Life Hurls Lemons at My Head: Part 3
I’m sure after part one you get the idea that home is very important to me. I moved from NYC to San Diego in 2008. In 2 years I moved 7 times. One of those moves was to Colorado. Yep. I finally landed in LA and have been in this particular apt for 3 years.
I’d like to preface this with the fact that my ex is an incredible person. I just couldn’t live with the anxiety, nor with the fact that I came second. In any relationship there is two sides and no one leave faultless.
I’m explaining the downs in my life so that when we get to the ups you know where I started from.
When my ex and I moved here we both were worn down from a ton of moving. We decided to make this space a home. I feng shui-ed the place and picked colors based on our ayurvedic doshas. I bought high quality earth friendly paint. The whole apt got painted. To the point that we agreed we’re never getting our deposit back. Because hell no we aren’t painting this back!
I wanted a home. I thought having a home would help both of us. The problem was when I came home there was still this moment of anxiety. I didn’t know what was waiting for me on the other side of that door. Would my significant other be drunk? Have taken some prescribed pill? Be alive?
I learned how to break into every room of each apt we lived in. I would come home to find a door locked and be terrified that this was the day I would have to call 911.
After we broke up I was on my own for a year, at the end of that year I took in a friend who needed to get out of a bad situation. What I didn’t see in my loneliness was that he was also an alcoholic. I really wanted someone I could come home and hang out with. I thought that having a living room room mate would be fine.
This was supposed to be a 3 maybe 4 month situation. I know what you’re all thinking. You’re right. It turned out to be 10 months. He turned out to be drunk for most of it. He also spent a lot of time disrespecting me.
At one point in those 10 months I began dating again. I began dating someone specific. My drunk living room roommate got drunk a number of times and told my boyfriend a bunch of mean things ( I won’t go into it but suffice to say I was really upset ). He also spread a rumor about my boyfriend to most of the locals. Fortunately everyone knows better. After setting off the fire alarm at 5am (cooking something on the stove, burning one of my good pots black and passed out on the couch sleeping thru all the smoke and alarms) then never apologizing for it. I told him it was time to go. It took another month and a half. (During which he drank a beer that doesn’t exist anymore that I had bought for a special occasion and never said a word about it, just hid the empty bottle) -ok there was a little ranting there, sorry.
Most of the time I felt just like I did with my ex.

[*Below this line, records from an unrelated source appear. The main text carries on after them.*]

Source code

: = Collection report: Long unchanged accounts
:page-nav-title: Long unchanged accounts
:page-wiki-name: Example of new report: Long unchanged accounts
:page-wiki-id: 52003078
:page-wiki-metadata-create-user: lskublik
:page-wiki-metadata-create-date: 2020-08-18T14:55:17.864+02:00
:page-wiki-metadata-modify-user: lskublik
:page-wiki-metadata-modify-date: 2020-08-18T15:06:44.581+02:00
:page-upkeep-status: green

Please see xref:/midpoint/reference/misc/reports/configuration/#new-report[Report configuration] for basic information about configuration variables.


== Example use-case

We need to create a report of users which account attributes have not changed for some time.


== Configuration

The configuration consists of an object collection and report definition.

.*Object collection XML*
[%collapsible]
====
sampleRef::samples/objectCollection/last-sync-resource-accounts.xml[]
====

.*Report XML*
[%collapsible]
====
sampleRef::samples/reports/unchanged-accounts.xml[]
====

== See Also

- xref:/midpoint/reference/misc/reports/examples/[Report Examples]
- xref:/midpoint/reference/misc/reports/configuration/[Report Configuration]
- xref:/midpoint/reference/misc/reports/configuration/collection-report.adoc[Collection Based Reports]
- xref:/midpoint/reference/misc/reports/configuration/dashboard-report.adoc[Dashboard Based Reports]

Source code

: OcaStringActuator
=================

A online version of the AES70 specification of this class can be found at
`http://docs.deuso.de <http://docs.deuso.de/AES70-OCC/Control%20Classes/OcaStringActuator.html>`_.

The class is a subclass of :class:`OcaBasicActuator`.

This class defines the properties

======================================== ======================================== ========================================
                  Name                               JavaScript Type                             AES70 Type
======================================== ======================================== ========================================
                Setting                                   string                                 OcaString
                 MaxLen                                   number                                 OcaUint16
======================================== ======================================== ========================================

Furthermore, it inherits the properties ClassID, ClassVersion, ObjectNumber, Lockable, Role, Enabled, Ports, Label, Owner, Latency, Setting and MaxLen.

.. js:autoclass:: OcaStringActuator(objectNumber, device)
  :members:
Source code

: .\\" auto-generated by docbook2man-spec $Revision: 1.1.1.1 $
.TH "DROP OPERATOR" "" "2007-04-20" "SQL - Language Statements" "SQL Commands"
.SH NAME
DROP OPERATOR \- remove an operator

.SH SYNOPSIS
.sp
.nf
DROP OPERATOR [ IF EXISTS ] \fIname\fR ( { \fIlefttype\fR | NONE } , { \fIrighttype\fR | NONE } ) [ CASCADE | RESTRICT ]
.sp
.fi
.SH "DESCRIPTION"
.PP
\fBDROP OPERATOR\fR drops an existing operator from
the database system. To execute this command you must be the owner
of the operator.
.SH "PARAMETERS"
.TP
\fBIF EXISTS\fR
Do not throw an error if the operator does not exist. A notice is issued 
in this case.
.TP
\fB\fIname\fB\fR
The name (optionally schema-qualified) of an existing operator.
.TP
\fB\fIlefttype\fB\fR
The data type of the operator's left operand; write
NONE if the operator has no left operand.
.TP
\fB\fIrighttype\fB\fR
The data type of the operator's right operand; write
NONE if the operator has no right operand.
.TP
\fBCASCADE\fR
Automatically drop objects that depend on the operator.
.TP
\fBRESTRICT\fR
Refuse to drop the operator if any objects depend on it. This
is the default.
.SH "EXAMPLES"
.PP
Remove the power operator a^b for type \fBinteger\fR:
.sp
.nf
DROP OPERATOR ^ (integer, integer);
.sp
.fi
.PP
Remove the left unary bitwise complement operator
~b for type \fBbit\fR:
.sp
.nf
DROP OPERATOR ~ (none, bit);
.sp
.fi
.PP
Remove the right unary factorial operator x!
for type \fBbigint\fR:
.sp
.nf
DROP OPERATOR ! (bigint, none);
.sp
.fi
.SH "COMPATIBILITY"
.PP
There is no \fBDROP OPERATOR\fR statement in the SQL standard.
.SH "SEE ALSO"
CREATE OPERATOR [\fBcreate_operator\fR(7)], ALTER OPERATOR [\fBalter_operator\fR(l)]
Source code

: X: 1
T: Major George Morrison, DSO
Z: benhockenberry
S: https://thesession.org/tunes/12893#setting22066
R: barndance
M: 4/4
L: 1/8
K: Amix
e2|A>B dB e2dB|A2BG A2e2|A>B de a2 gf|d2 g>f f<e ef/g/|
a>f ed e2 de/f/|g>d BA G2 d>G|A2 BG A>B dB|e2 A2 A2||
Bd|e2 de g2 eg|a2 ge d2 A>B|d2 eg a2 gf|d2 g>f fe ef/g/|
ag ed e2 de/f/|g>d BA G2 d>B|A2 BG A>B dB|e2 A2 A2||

A ton of anxiety when I put the key in the lock. Terrified of what was on the other side of the door. To my own home.
I couldn’t live like that anymore. I learned a few things
1. Don’t let loneliness cloud your judgement
2. “They” are right. The couch guy will just stay.
3. People who drink or pop pills to the point of blacking out have a very different outlook on your relationship. They don’t remember waking up at 5 am to the fire alarm terrified. They don’t remember having to break into a room to check and see if they are still breathing terrified that today is the day they aren’t. They don’t remember having to clean up the mess, the fear, the anxiety or stress that you went thru every single day. They remember the good times and that’s about it.